Nor can it afford to hire a cleaning service or pay for maintenance work.
In fact, the senior center is barely squeaking by on $20-a-year membership fees, donations and the small fees it charges for numerous programs, such as tai chi, yoga and art classes.
It also brings in some revenue by renting its commercial kitchen to groups including the Senior Nutrition Program of San Luis Obispo County, which prepares hot meals for seniors.
The center costs about $2,000 a month to operate, including insurance and property tax payments, said Arroyo Grande Councilman Jim Guthrie, who joined the senior center board as treasurer last year after members reached out to him for help.
Last year, the center ended up in the black, and leftover funds were put into its reserve account. But this year could be a different story.
Soon after Guthrie got involved, he realized that the center had failed to file annual returns, called a Form 990, with the IRS for more than three years. In doing so, the senior center lost its nonprofit status and has had to pay income taxes — stretching its already thin budget.

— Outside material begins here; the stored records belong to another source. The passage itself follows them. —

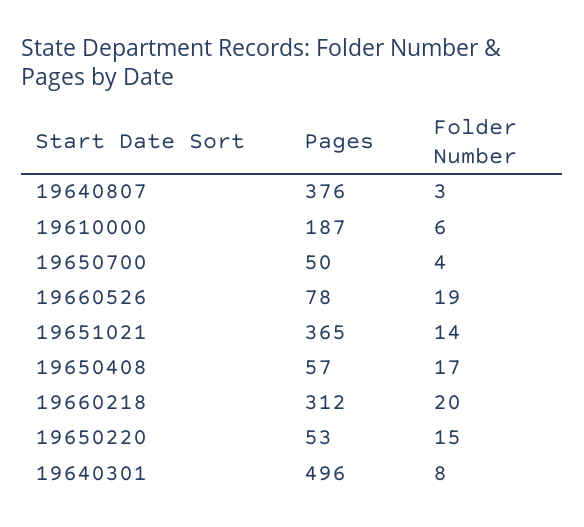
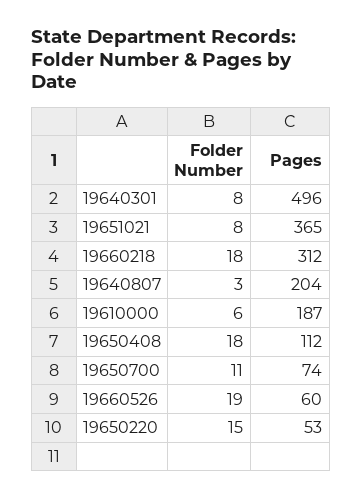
Pages, 19640807: 376 -> 204
Pages, 19650700: 50 -> 74
Folder Number, 19650700: 4 -> 11
Pages, 19660526: 78 -> 60
Folder Number, 19651021: 14 -> 8
Pages, 19650408: 57 -> 112
Folder Number, 19650408: 17 -> 18
Folder Number, 19660218: 20 -> 18

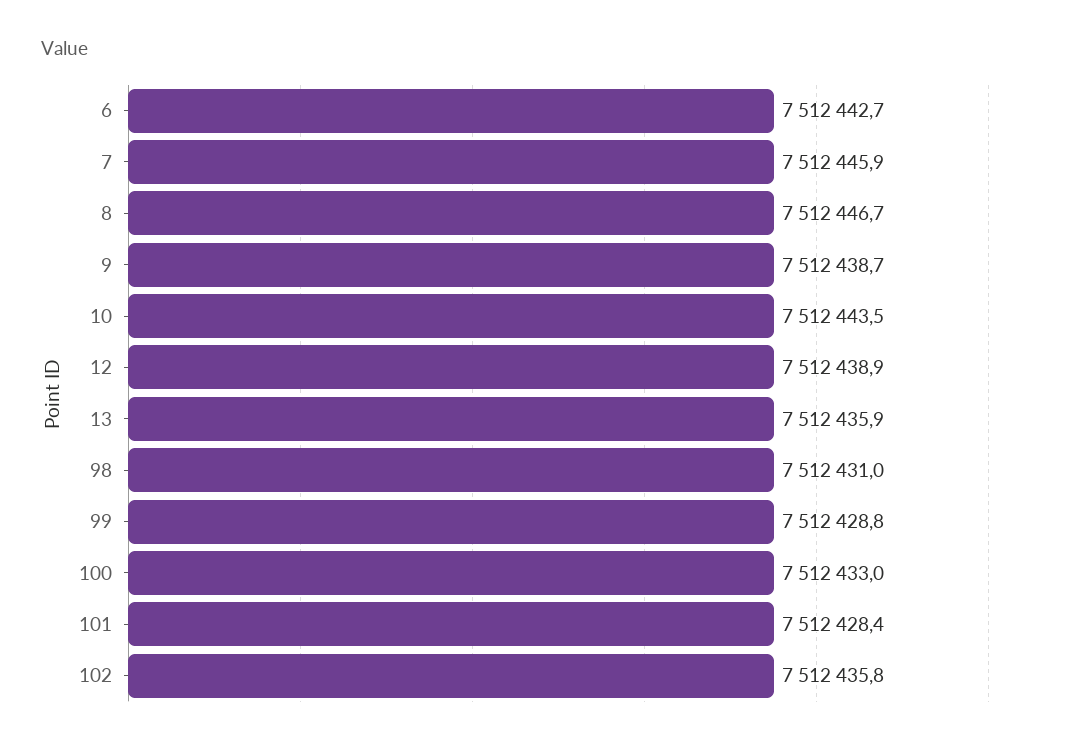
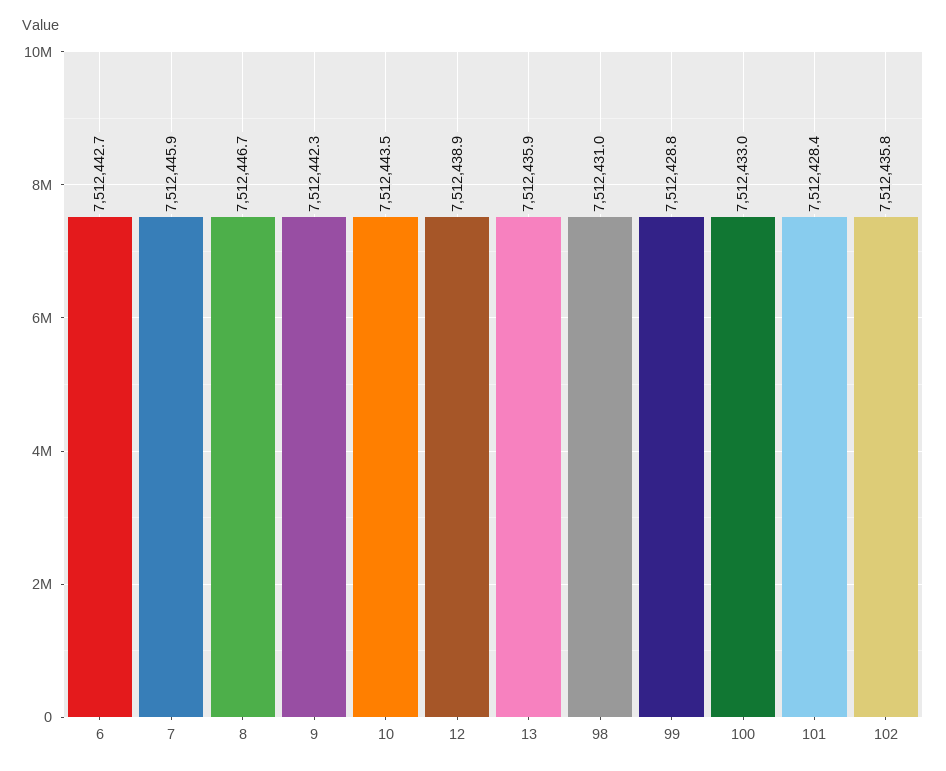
9: 7512438.7 -> 7512442.3

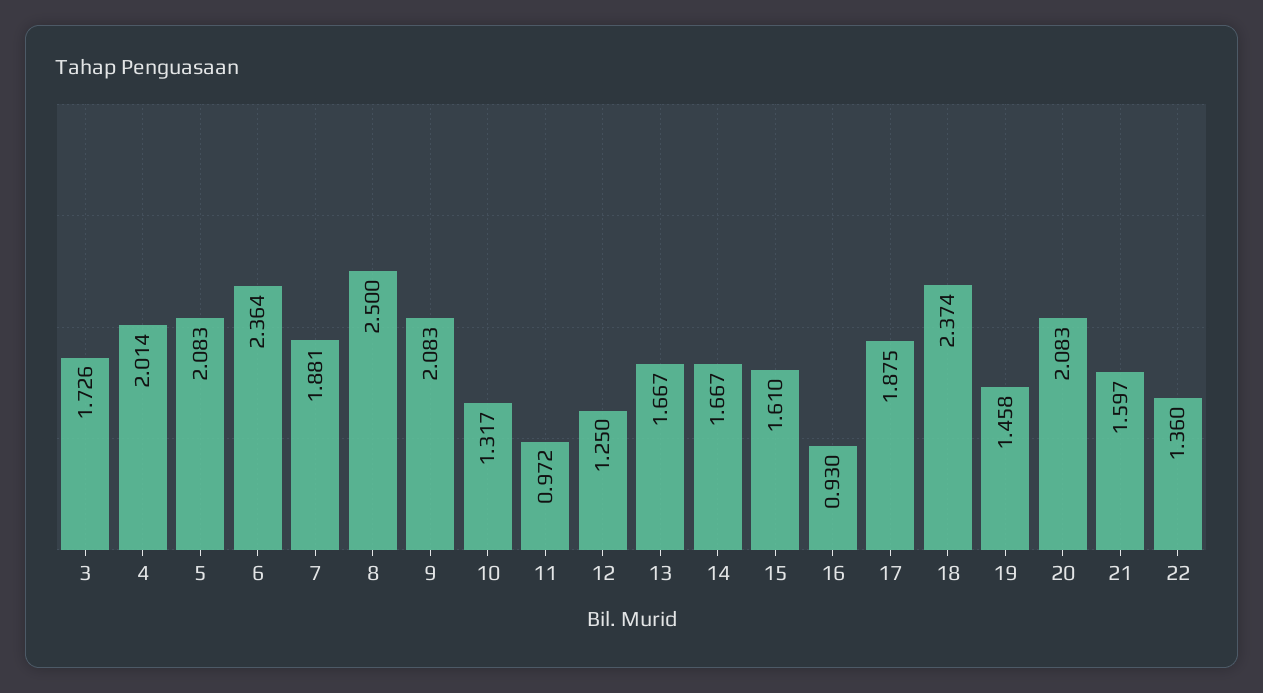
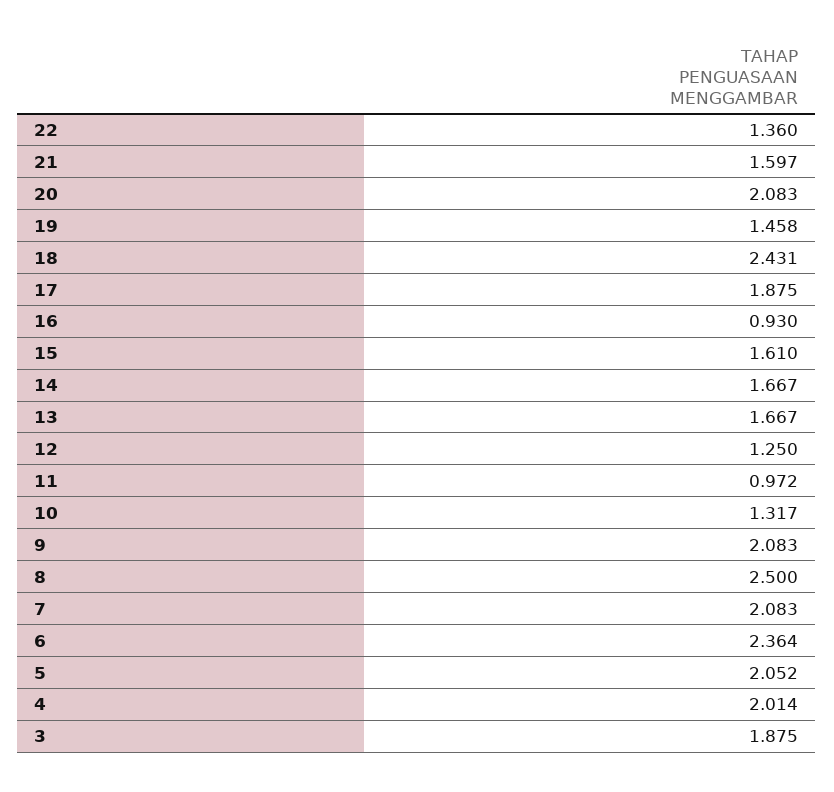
3: 1.726 -> 1.875
5: 2.083 -> 2.052
7: 1.881 -> 2.083
18: 2.374 -> 2.431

Betty Milne, who managed the center from 2004 until health issues prompted her to leave in August 2011, said she didn’t realize that the center’s status had been revoked. Milne filed the return after a new state policy took effect in 2007 but did not file the following two years, she said.
“I didn’t realize that health issues were taking their toll,” she explained.
Guthrie has since reapplied for nonprofit status and is waiting to see what taxes or penalties might result. He hopes that the IRS grants the nonprofit status and that it does so retroactively so the center can recoup the approximately $700 it has paid in federal and state taxes in 2010 and 2011.
“At this point, we’re kind of in survival mode,” Guthrie said.
While the board remains in a holding pattern, waiting to hear from state and federal officials, the senior center continues to hum with daily activities.
On a recent Wednesday, Cole gave a tour of the senior center while about six members participated in a tai chi class and a volunteer set tables for the senior nutrition program’s daily hot lunch.
At some point, Cole hopes to take advantage of some of the center’s programs. But for the moment, she’s busy being a self-described “gofer girl.”Cole is committed to the senior center because she believes in its purpose: to provide seniors, many of whom live alone, a place to socialize and stay active.
She hopes the center, which is owned and leased by the county, is eventually able to expand and offer more activities to attract new members. A pool table might bring in more men, she said.
“We have a lot of widows in this group,” she said.